• Permintaan Tertulis 1:
Bisakah paragraf yang diawali "Pemanah berkuda juga identik" dalam teks tentang pemanah berkuda diringkas menjadi daftar butir singkat tanpa menghilangkan fakta utamanya?
• Permintaan Tertulis 2:
Bisakah bagian teks tentang pemanah berkuda disalin ulang persis mulai dari "Sejarah Bukti awal" sampai dengan "lagi sedang memanah.", termasuk kata-kata penutup itu?

• Kutipan Teks:
Horse Archer adalah kavaleri yang bersenjatakan busur dan panah, penunggang harus bisa melepaskan kedua belah tangan dari tali kekang, dan juga harus memiliki kemahiran menunggang yang tinggi.
Sejarah Bukti awal pemanah berkuda digambarkan dalam ukiran Assyria, dimana ada dua penunggang kuda, satu orang mengendalikan kuda sementara orang yang satunya lagi sedang memanah.
Pemanah berkuda juga identik dengan Kavaleri Ringan kaum nomad di padang rumput stepa. Mereka yang diketahui pernah menggunakan pemanah berkuda adalah bangsa Assyria, Scythia, Sarmatia, Parthia, Hun, dan Mongol. Di Jepang, pemanah berkuda dikenal sebagai Yabusame. Saat menarik busur, pemanah harus memusatkan titik-berat tubuhnya di belakang tangan yang memegang busur, yaitu dengan berdiri kaku.

• Entri yang Diberikan:
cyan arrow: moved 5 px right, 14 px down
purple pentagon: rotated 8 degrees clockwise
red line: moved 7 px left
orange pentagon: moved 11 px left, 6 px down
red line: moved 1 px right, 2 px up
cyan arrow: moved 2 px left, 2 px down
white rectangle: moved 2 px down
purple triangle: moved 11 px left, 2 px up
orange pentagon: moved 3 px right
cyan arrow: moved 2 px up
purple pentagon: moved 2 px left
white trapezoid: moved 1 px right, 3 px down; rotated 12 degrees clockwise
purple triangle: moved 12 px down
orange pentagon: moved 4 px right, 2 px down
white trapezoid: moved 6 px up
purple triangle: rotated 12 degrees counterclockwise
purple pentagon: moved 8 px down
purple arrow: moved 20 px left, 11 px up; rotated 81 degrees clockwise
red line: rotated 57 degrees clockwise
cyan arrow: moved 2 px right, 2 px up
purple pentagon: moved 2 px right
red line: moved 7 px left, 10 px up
==
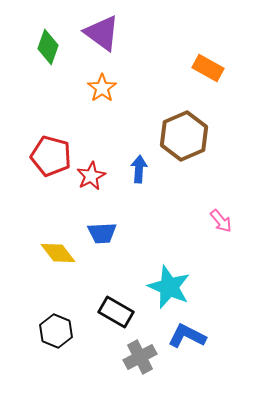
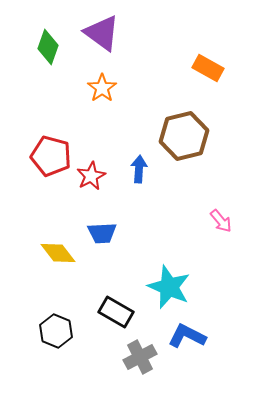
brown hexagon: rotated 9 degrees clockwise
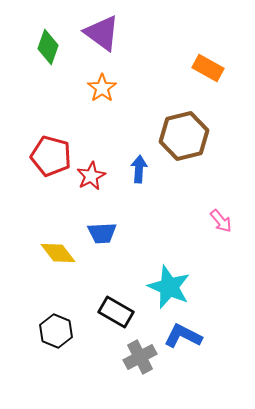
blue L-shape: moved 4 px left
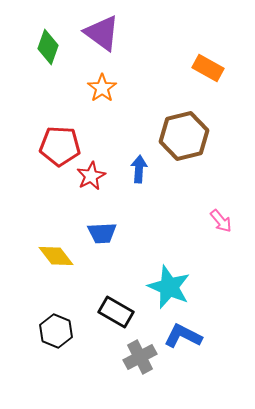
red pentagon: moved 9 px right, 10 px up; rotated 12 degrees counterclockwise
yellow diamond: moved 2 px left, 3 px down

• Jawaban Benar 1:
- Pemanah berkuda identik dengan kavaleri ringan kaum nomad di padang rumput stepa.
- Bangsa yang diketahui pernah memakainya: Assyria, Scythia, Sarmatia, Parthia, Hun, dan Mongol.
- Di Jepang, pemanah berkuda dikenal sebagai Yabusame.
- Saat menarik busur, pemanah memusatkan titik berat tubuhnya di belakang tangan yang memegang busur dengan berdiri kaku.

• Jawaban Benar 2:
Sejarah Bukti awal pemanah berkuda digambarkan dalam ukiran Assyria, dimana ada dua penunggang kuda, satu orang mengendalikan kuda sementara orang yang satunya lagi sedang memanah.